The Chinese survey vessel Haiyang Dizhi 10 has left Indonesia’s exclusive economic zone (EEZ) after almost a month, marine traffic data show.
The 3,400-ton survey ship, tailed by a Chinese coastguard vessel, is moving northeast out of the North Natuna Sea, where it has been since the end of August.
It is unclear where the vessel is heading, but it may stop at Fiery Cross Reef, where China operates a large outpost, for rest and resupply. Experts say it could yet head back toward Tuna Block, the oil field where U.K.-based Harbour Energy and its partner, Russia’s Zarubezhneft, are drilling two appraisal wells. The Chinese ship spent the last month surveying around the area.
The submersible rig Noble Clyde Boudreaux, commissioned by Harbour Energy, had just completed the first appraisal well “despite Chinese meddling,” the industry web portal Energy Voice reported Monday. It added that the drilling of the second well was planned to finish in early November.
Meanwhile, marine traffic data show that another Chinese survey ship, the Da Yang Hao, is now operating in an area that runs through the EEZs of three countries: Brunei, Malaysia and the Philippines. None of the countries has made any public comment about the Da Yang Hao yet.
Malaysia, however, keeps “tracking and shadowing Chinese vessels” which are spotted in the Malaysian waters, said Thomas Daniel, senior fellow at the Malaysian Institute of Strategic and International Studies.
“Malaysia has always preferred quiet diplomacy in dealing with China in the South China Sea. There have been exceptions to this, but they are few and far between,” Daniel said.
“My understanding is that Malaysia is often very forthright about its concerns and positions with China on these matters. But it is unlikely that policymakers or officials will speak of this openly as drawing public attention might be seen as potentially counterproductive in the long run,” he added.
The same approach may be adopted by the Indonesian authorities who have not said much about the Haiyang Dizhi 10, despite public pressure.
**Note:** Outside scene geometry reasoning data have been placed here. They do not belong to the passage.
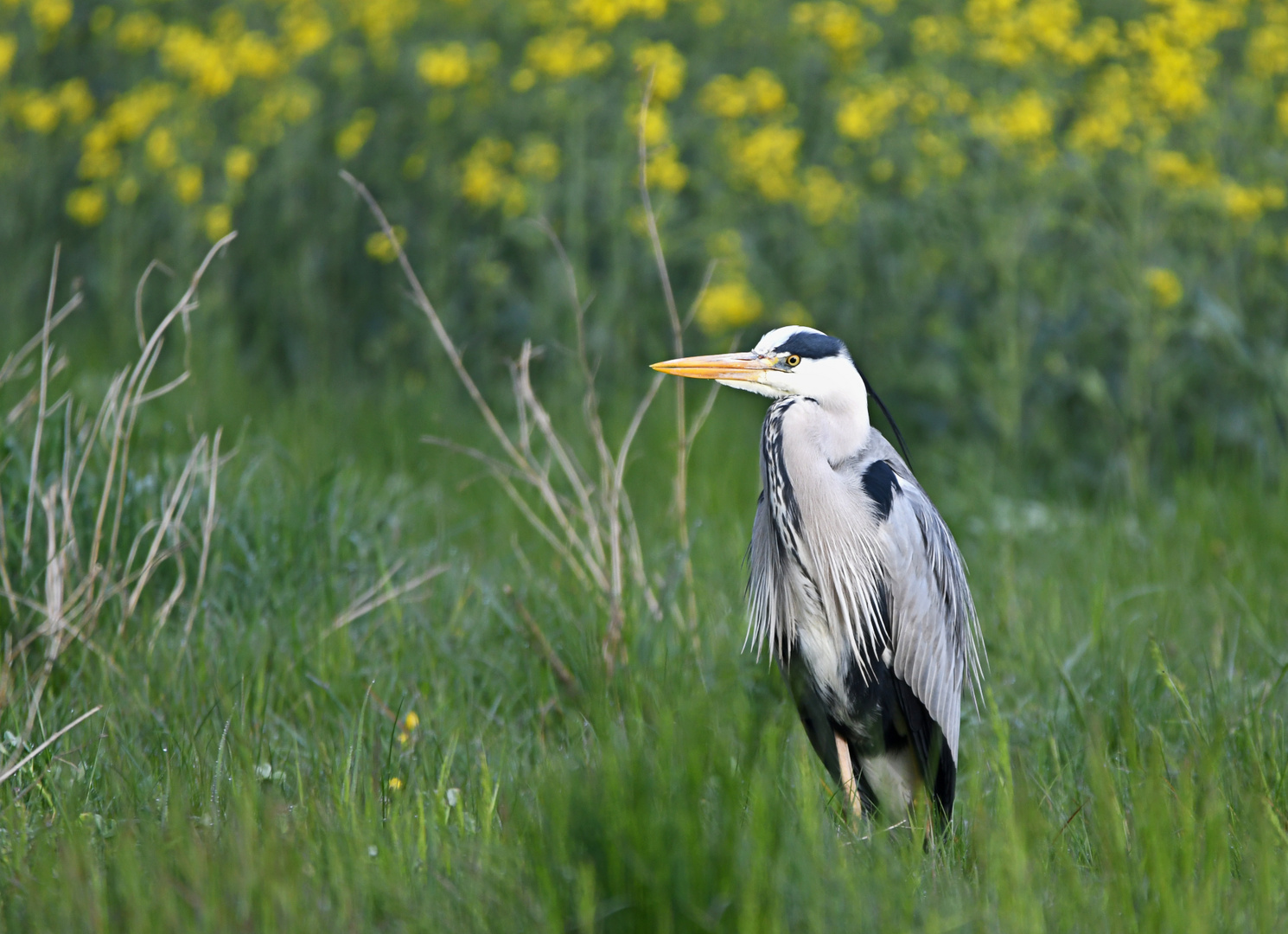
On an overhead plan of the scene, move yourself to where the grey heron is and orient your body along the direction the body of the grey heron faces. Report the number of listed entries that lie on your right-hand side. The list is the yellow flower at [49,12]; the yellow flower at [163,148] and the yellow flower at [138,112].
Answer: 3

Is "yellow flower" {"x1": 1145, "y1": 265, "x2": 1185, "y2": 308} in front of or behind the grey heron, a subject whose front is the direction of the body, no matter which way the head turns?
behind

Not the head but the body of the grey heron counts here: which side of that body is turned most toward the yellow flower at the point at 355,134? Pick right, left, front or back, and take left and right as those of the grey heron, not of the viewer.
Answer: right

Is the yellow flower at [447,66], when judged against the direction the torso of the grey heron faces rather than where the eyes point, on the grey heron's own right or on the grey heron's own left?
on the grey heron's own right

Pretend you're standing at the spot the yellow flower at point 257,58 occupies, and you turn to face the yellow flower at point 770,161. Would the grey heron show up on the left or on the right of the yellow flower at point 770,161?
right

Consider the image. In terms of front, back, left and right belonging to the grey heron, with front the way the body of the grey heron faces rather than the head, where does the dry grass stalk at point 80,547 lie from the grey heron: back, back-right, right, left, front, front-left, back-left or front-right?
front-right

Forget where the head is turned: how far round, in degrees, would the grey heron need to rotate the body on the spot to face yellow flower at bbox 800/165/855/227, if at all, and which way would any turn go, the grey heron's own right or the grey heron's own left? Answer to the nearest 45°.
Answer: approximately 135° to the grey heron's own right

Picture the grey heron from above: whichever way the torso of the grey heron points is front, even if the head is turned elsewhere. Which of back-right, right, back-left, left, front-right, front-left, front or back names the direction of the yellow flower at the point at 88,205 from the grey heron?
right

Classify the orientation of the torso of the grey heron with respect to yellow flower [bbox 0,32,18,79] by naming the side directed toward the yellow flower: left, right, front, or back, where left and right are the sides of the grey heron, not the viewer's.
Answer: right

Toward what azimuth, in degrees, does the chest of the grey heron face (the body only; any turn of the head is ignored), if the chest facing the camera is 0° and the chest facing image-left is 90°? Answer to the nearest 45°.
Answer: approximately 45°

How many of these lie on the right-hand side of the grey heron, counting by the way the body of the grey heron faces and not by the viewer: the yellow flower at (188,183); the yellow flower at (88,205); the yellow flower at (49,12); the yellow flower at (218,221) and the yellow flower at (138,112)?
5

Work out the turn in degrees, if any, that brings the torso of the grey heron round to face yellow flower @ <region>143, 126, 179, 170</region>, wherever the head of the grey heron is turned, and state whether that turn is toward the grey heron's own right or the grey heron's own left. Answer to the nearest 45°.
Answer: approximately 90° to the grey heron's own right

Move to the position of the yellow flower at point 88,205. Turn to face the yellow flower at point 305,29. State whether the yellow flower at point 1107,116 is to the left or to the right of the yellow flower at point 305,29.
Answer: right

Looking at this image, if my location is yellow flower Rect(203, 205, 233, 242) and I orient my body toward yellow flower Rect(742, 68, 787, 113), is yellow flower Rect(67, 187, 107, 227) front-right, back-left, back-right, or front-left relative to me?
back-left

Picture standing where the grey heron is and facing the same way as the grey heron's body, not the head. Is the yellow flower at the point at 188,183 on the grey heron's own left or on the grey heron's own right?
on the grey heron's own right
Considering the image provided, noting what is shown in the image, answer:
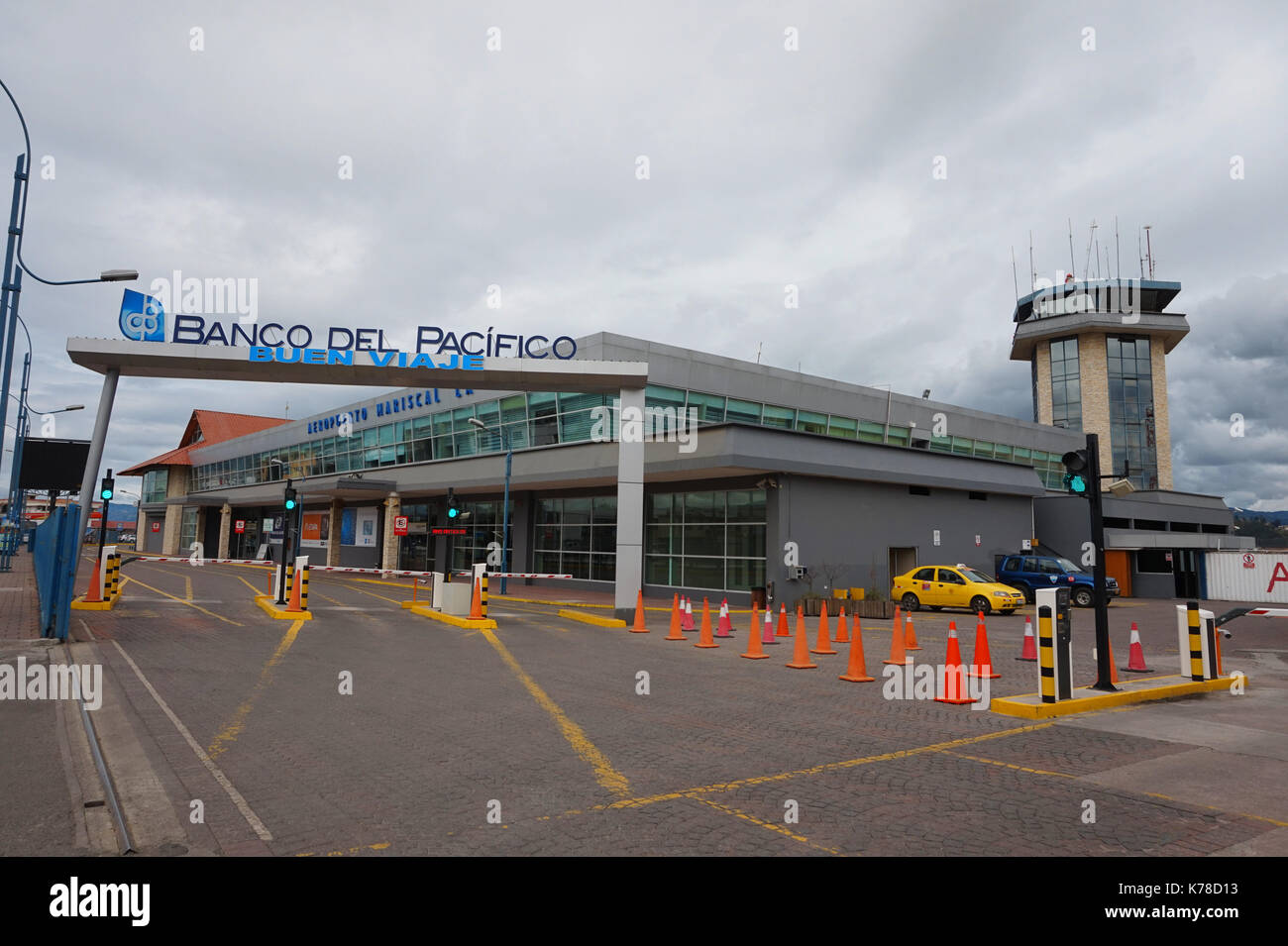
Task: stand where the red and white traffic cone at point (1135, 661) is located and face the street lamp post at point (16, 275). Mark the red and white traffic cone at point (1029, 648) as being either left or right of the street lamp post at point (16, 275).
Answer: right

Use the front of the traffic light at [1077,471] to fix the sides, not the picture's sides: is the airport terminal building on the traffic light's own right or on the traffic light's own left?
on the traffic light's own right

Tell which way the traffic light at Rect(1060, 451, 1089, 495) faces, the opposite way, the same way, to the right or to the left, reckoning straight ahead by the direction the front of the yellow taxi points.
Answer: to the right

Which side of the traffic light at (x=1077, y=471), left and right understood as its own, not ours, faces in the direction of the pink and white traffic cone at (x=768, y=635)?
right

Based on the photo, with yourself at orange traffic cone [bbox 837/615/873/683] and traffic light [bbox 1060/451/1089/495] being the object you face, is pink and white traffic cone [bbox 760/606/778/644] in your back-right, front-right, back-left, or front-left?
back-left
Countries in the region seem reluctant to challenge China openly, mainly due to their economic reliance on the Chinese market but also to their limited maritime capabilities.
Earlier this week, the Indonesian government announced a budget proposal for 2022 in which 12.2 trillion rupiah, or $853 million, would be allocated to develop the security infrastructure in the Natuna Sea.
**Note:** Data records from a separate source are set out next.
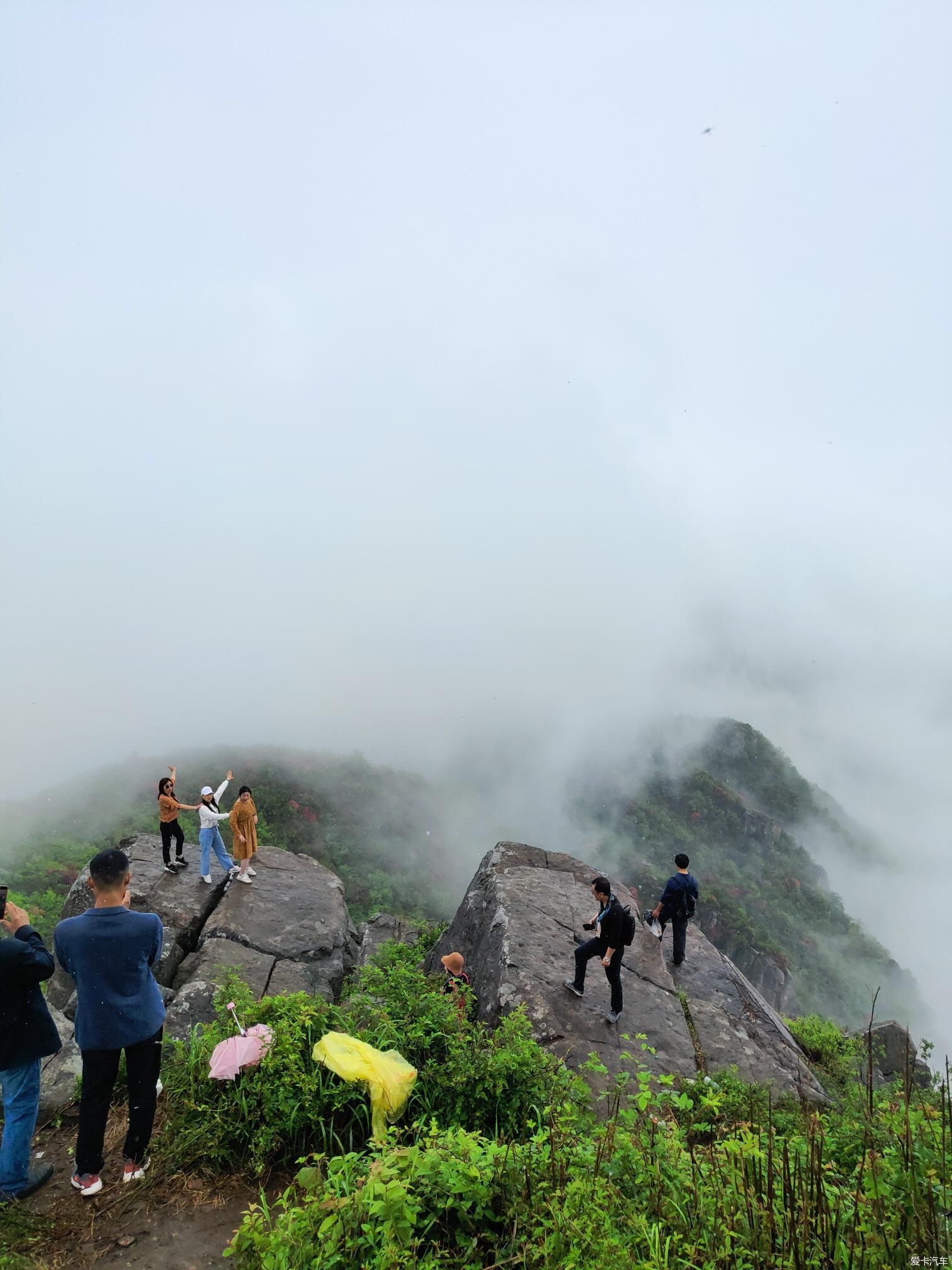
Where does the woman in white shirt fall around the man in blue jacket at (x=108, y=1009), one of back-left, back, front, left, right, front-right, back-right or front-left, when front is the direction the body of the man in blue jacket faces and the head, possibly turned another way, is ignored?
front

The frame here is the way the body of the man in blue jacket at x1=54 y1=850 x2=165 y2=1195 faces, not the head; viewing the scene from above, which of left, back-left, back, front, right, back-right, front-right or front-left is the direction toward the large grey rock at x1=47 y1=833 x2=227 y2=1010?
front

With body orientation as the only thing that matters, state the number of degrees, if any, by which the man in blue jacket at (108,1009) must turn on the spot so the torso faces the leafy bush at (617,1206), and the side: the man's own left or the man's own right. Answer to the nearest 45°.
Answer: approximately 135° to the man's own right

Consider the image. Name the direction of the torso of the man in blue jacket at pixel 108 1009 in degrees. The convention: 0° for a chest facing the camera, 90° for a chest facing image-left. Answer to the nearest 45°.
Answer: approximately 180°

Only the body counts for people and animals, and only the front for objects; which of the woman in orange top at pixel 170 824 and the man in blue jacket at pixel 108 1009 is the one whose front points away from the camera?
the man in blue jacket

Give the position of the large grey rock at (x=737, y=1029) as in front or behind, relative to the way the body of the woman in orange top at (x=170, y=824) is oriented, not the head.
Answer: in front

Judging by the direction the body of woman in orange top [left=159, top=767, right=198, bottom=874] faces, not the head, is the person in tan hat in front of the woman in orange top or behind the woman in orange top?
in front

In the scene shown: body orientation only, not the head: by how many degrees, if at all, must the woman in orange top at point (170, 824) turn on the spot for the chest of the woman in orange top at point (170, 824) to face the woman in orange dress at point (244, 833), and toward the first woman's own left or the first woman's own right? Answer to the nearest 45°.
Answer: approximately 45° to the first woman's own left

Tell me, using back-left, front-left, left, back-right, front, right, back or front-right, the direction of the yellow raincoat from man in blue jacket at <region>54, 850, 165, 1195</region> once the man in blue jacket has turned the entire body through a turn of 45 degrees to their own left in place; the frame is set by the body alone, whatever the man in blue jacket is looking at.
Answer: back-right

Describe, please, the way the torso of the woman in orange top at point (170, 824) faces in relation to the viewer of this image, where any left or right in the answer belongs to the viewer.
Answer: facing the viewer and to the right of the viewer

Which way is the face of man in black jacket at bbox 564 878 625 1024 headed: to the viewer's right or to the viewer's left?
to the viewer's left

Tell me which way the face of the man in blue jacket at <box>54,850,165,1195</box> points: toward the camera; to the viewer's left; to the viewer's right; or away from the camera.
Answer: away from the camera

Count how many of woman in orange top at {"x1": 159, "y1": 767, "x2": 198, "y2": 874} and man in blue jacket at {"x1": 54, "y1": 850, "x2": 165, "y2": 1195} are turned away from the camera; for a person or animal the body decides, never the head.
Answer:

Indonesian media report that the budget will be used to build up defense infrastructure on strategic islands and procure maritime security equipment including unmanned aerial vehicles or drones.
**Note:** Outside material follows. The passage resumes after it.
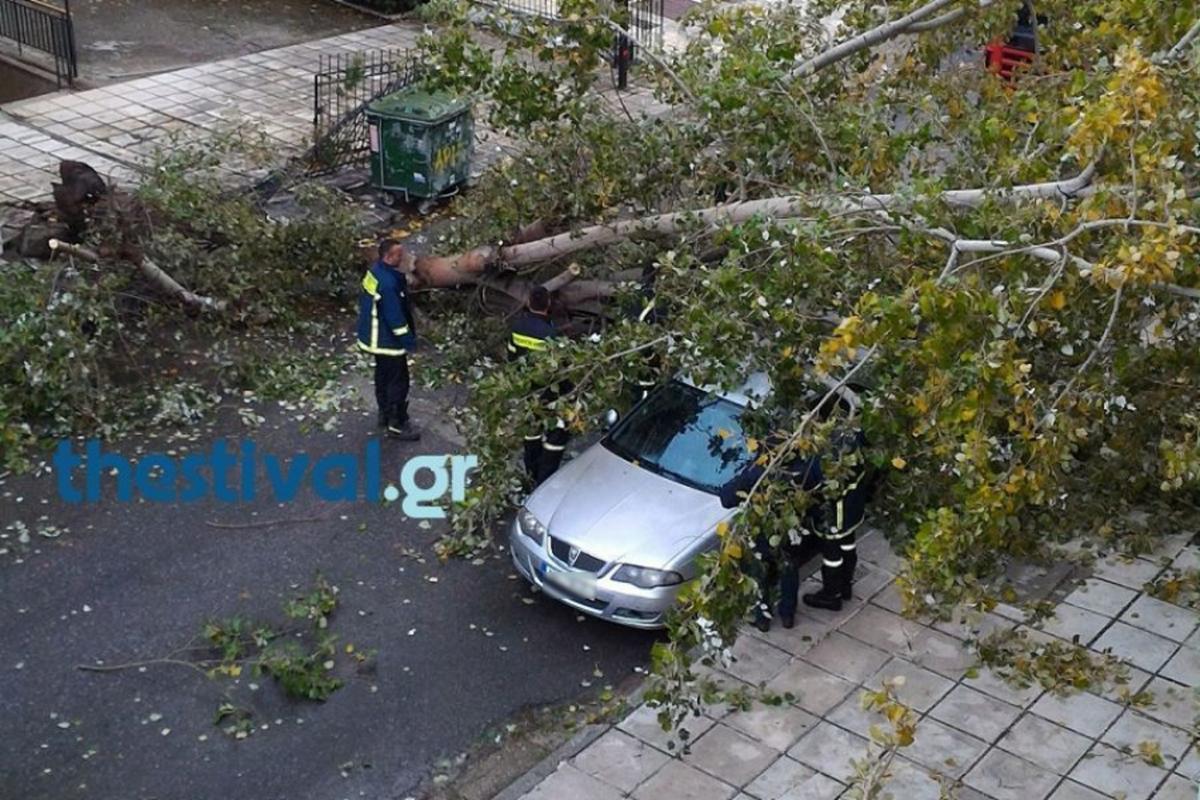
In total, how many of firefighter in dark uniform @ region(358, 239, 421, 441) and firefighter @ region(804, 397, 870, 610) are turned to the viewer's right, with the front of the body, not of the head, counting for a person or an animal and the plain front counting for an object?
1

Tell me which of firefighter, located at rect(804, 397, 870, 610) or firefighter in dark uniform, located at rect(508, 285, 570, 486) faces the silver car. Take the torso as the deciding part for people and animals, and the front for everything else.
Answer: the firefighter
The budget would be divided equally between the Indonesian Navy and the Maritime Security Force, which is known as Bakamla.
The government said 41 percent of the budget was used to meet the weapon system needs of the navy in Natuna and 44 percent was used to fulfill Bakamla’s marine security equipment needs.
China has been accused of harassing its neighbors’ fishing and oil and gas activities in the South China Sea, where its sweeping claims overlap with the claims and EEZs of other nations. Beijing asserts that these are lawful operations in waters under its jurisdiction.